▸ Task objective: The output should be all lines of the entries below in which the word "could" occurs.

▸ Information provided:

* * * *

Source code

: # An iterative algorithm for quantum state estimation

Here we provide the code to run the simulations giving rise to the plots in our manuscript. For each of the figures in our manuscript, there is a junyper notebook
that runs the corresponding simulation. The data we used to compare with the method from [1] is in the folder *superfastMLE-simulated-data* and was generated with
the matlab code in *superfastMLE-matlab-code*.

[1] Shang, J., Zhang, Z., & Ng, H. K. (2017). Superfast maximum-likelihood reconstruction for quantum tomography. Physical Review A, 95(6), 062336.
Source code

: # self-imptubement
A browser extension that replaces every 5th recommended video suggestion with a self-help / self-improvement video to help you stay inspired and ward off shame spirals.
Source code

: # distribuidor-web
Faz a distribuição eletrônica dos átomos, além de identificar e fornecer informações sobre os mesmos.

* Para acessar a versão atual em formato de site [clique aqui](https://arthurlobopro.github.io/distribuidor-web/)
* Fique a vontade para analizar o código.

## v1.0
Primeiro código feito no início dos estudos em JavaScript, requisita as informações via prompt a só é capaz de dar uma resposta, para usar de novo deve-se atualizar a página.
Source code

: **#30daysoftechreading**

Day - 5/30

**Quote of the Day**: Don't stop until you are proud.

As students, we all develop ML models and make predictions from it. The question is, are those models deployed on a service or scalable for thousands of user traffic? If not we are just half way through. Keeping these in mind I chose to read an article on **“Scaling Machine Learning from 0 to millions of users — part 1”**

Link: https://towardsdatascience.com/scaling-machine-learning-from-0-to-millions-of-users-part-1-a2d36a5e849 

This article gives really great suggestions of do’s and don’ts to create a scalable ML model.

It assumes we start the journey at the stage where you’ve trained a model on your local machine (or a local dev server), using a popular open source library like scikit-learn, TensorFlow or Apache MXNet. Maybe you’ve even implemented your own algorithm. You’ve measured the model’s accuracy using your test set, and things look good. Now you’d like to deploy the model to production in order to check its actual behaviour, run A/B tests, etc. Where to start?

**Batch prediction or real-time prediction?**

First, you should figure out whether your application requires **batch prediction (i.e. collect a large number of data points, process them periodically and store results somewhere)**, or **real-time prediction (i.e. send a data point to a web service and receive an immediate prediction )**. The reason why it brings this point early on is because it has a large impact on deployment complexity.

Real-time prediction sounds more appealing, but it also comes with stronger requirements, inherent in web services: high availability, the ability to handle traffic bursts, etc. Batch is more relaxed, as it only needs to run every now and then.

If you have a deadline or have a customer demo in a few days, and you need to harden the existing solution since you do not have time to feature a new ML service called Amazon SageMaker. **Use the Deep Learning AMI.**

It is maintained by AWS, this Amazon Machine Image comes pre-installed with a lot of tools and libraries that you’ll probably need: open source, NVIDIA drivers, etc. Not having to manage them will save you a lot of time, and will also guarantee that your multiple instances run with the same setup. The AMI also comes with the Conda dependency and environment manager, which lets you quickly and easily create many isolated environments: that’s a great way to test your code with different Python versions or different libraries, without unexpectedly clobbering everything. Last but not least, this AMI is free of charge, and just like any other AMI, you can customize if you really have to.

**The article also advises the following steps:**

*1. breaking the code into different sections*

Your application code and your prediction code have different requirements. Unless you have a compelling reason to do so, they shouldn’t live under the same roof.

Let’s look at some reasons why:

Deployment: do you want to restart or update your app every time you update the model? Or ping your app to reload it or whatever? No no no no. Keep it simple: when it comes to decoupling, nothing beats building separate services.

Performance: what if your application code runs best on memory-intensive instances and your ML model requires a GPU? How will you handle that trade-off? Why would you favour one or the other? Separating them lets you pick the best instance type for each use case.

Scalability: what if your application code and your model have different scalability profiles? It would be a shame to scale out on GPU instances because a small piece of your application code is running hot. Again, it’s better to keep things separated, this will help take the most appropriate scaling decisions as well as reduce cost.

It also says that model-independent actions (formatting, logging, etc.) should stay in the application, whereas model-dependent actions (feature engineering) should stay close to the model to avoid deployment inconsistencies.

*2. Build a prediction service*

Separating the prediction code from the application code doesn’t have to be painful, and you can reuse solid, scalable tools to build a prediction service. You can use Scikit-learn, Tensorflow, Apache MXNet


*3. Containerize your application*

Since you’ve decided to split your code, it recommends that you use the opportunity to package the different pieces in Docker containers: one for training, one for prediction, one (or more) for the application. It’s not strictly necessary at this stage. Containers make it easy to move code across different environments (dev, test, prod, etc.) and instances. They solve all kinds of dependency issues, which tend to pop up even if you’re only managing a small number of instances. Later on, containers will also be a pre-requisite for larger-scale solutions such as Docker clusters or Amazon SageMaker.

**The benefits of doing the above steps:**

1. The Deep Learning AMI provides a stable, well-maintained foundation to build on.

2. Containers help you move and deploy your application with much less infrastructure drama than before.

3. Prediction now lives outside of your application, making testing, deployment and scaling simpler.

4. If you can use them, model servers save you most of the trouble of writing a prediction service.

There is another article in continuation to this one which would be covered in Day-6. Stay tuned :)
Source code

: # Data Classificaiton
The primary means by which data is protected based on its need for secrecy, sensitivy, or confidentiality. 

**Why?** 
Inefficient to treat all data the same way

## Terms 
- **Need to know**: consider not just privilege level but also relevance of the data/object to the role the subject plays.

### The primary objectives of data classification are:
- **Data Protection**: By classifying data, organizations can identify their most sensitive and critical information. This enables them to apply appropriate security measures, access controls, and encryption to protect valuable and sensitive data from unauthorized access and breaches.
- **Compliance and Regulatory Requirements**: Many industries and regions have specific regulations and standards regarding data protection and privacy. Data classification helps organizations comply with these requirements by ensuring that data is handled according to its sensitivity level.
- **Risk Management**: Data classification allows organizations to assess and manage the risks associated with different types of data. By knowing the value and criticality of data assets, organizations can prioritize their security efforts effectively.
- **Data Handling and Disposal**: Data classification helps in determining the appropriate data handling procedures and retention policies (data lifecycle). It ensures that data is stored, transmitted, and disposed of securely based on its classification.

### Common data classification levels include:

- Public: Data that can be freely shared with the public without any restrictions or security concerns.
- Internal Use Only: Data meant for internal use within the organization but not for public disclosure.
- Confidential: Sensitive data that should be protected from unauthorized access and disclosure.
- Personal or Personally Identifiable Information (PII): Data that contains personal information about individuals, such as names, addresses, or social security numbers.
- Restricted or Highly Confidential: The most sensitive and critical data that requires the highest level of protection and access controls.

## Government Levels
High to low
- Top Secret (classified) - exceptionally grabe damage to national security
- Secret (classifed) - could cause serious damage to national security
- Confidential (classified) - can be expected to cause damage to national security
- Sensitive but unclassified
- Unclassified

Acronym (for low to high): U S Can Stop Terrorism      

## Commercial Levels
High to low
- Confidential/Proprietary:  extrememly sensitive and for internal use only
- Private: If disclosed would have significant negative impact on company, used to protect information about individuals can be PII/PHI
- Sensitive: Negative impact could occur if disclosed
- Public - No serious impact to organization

* * * *

▸ Answer section:
- Secret (classifed) - could cause serious damage to national security
- Sensitive: Negative impact could occur if disclosed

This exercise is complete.